I am unable to change the Portal Start Page to the Rules tab via the URL /rules/

Linda, can you confirm the version of Appian you are using and your browser? I just tested this on 7.2 and it worked fine on IE10, but it did not work using Firefox.

Appian 7.2 and IE 8

Linda, I was able to reproduce this behavior and found that due to the way the URL is validated internally this can happen only when using SSL (https://) in the environment if the certificate hasn't been imported into the JDK collection of trusted certificate authority certificates on the server where your application server is running.

In order to solve this issue have your system administrator import the certificate into the cacerts file of the JDK where your app server runs.

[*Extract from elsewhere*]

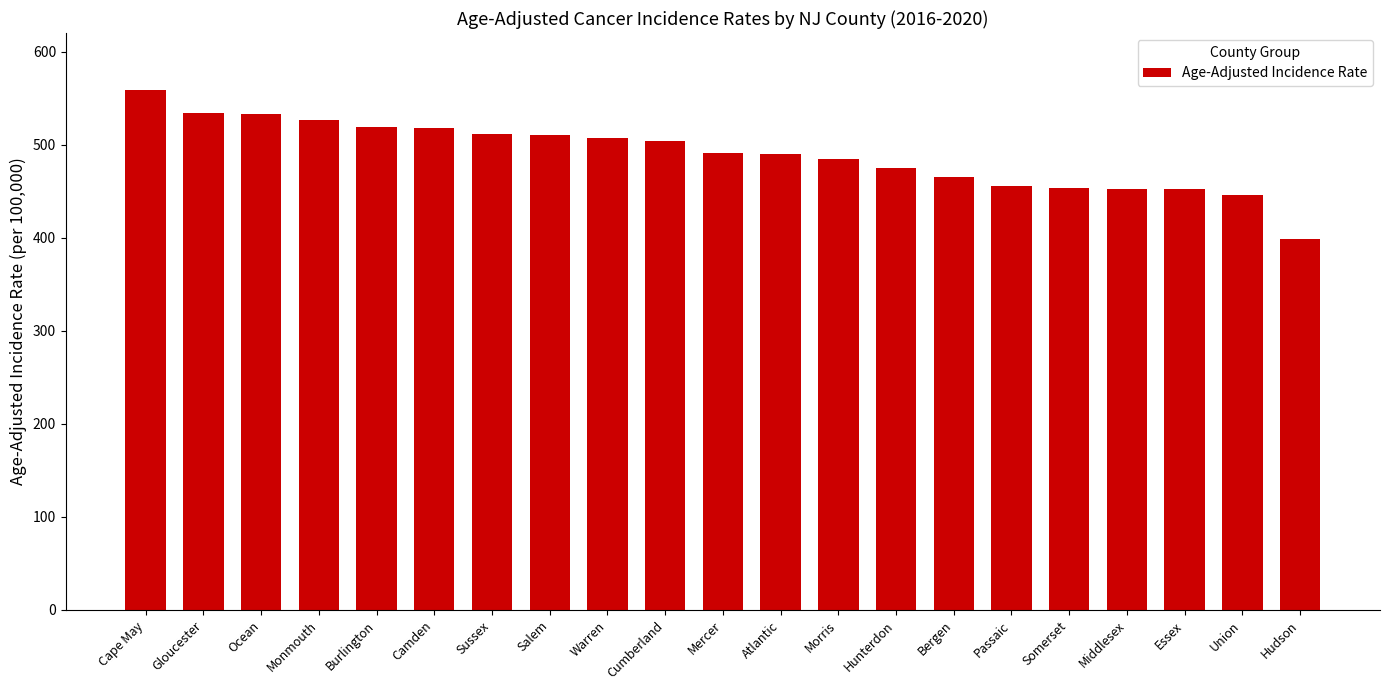

What is the label of the 8th bar from the left?

Salem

Here's how you can do it (adjust the paths/names accordingly)

1.

keytool -import -alias <HOSTNAME_AS_IN_CUSTOM.PROPERTIES_SERVER_AND_PORT> -file <MY_CERTIFICATE>.crt -keystore "C:\\Program Files\\Java\\jdk1.7.0_21\\jre\\lib\\security\\cacerts

2. Restart your application server.

Can you clarify why this is needed? Does the process that sets the start page attempt to make a connection to itself using the conf.suite.SERVER_AND_PORT? This is not going to work in our environment as it is currently configured. The app is unable to connect to itself using that URL. In the case of email templates, there is a an alternative conf.suite.MAIL_SERVER_AND_PORT for use in the case where the main SERVER_AND_PORT is not reachable. Is there an equivalent mechanism in this case?

This is needed because the code that validates the URL uses the context of the request to form the URL meaning that when you type

/rules/GetRulesRoot.do

Appian will internally review what URL your browser has, let's say myappian.appiancorp.com/.../designer and based on that will create the following URL for validation:

myappian.appiancorp.com/.../GetRulesRoot.do

and execute something like this:

urlHomePage = new URL(url);
urlHomePage.getContent();

when Appian calls the getContent() method to verify this is a valid URL it will go through HTTPS which in your case is at the Web Server layer, if the certificate your Web Server is using is not installed per the instructions above then it won't find a valid certificate. You don't see the error in the application server log because the exception is caught and the stack trace is not printed but basically that is what is happening.

Given the URL is formed using the page context you cannot control this through custom.properties, but if you can bypass the web server temporarily you will also be able to set this page although the easiest option is to import the certificate.

There's another option:

1. Create a custom page (System - Create Page)
2. The page will point to /rules/GetRulesRoot.do
3. Build a model and use the Set Global Home Page smart service to set it to that page.
4. Run an instance of that model

but step #1 will also require that the certificate is imported.

The problem isn’t with importing the certificate, we’ve done that. The problem is that due to the networking setup the app server is unable to contact its own address as specified in SERVER_AND_PORT. This is the reason that the conf.suite.MAIL_SERVER_AND_PORT property exists (the comments for that property say “…if the application server cannot connect to the URL defined by … conf.suite.SERVER_AND_PORT…”).

The reason that the server cannot reach itself is that it is behind a load balancer/firewall (listening on 443) which redirects to port 8443, and the server’s name resolves to the Load Balancer’s address, which is only reachable from the Internet, not from “inside”.

So your code should not have used the reported URL as the base of the verification request, but instead should have used some other SCHEME, SERVER_AND_PORT and APPLICATION_CONTEXT to construct the URL for validation (just as for mail rendering).

If this validation only needs to happen once, when setting up the default page, we might be able to create a temporary “tunnel” that will allow the normal scheme+server+port+context to work. But if this validation happens more than once we simply will not be able to do it.

The validation would be done only when you click on the "Submit" button when changing the start page so you can request that temporary "tunnel".

Now that you describe the architecture in more detail then you can try approach #2 (see my "There's another option" post). This one uses SERVER_AND_PORT and SCHEME so probably that will work better for your current configuration.